An estimated 700 ex-convicts who would ordinarily be handled by state parole authorities will be transferred to San Francisco for monitoring beginning tomorrow, and some are raising questions about whether the city is ready to deal with the influx of newly released prisoners.
The process, known by the bland term "realignment," is a result of budget cuts at the state level that were finalized in June. Under that deal, California's 58 counties will take over the management of many parolees, supervising them and incarcerating them in local jails should they re-offend.
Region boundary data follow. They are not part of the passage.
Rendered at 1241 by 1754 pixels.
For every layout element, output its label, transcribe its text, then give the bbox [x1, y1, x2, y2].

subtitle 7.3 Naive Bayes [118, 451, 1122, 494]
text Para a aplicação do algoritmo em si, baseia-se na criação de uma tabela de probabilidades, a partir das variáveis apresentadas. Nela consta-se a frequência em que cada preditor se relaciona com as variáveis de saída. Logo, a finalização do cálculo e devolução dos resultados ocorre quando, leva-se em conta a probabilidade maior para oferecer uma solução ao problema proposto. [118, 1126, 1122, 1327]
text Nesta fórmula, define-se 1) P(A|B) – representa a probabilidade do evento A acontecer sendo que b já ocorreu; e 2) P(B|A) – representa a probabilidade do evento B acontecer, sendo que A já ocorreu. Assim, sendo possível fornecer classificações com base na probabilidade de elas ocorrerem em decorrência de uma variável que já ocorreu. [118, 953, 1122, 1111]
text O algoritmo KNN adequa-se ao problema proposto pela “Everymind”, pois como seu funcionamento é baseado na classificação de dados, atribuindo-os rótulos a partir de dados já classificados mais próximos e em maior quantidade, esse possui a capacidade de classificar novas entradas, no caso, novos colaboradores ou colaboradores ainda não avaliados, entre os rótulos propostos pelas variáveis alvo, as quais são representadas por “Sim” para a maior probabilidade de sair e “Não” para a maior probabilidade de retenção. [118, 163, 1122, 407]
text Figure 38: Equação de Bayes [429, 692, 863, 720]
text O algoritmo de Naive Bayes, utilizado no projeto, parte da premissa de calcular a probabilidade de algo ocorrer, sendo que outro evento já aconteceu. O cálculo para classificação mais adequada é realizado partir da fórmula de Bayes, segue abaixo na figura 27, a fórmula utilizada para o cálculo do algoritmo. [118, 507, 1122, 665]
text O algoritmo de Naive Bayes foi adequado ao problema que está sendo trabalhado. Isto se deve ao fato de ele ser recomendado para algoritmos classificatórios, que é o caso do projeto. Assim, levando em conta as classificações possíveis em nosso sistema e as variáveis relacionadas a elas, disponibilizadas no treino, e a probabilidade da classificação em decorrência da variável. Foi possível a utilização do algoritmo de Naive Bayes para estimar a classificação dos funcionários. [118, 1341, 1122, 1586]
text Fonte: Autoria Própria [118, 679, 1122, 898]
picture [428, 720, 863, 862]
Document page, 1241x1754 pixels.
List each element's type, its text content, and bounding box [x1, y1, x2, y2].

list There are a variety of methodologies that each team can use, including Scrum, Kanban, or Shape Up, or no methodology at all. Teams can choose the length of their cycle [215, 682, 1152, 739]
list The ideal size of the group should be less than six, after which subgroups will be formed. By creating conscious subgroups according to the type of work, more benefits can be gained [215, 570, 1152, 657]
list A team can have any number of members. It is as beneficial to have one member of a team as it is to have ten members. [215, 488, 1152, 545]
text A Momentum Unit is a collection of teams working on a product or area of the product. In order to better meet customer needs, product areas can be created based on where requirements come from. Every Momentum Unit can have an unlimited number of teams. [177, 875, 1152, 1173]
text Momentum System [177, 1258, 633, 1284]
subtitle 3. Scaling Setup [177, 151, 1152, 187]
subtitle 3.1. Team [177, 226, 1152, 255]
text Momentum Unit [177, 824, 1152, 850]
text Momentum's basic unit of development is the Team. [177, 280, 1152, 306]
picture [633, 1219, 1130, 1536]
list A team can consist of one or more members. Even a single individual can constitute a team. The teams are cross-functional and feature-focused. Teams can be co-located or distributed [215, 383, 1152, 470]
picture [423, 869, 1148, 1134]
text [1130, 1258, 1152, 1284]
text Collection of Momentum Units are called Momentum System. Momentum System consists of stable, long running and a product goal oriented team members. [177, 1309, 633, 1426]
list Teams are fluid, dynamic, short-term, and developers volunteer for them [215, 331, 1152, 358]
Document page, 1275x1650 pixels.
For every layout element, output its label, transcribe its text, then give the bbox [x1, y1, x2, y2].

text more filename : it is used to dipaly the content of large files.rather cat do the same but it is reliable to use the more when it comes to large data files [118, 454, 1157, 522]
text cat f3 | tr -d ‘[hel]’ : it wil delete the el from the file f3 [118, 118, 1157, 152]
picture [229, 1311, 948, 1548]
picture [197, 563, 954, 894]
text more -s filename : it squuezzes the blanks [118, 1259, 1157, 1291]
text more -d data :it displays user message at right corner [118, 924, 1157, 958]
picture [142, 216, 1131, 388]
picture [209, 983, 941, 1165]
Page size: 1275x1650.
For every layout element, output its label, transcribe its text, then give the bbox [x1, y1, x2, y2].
The counties are only supposed to assume responsibility for past perpetrators of low-level crimes. (Sex offenders and violent criminals aren't among those headed here.) However, the sheer number of former inmates headed to San Francisco, along with the possibility that some of them will re-offend, have prompted concerns.
Supervisor Ross Mirkarimi, chairman of the Board of Supervisors' Public Safety Committee and a candidate for sheriff, issued a press release last night highlighting the potential strain on city resources. The release noted that the 700 parolees coming to the city have an average seven prior convictions each, raising the possibility that they could commit new crimes and end up as a burden on San Francisco's jails.
"Tomorrow's showtime," Mirkarimi tells SF Weekly. "It's an unprecedented event for criminal justice and public safety in the state of California.... It is going to be a significant test for San Francisco."
Mirkarimi said the incoming "tsunami" of parolees points to the need for the San Francisco Sheriff's Department and Adult Probation Department to more aggressively seek outside funding for programs that curb recidivism, an approach that he said has been pioneered by current Sheriff Michael Hennessey.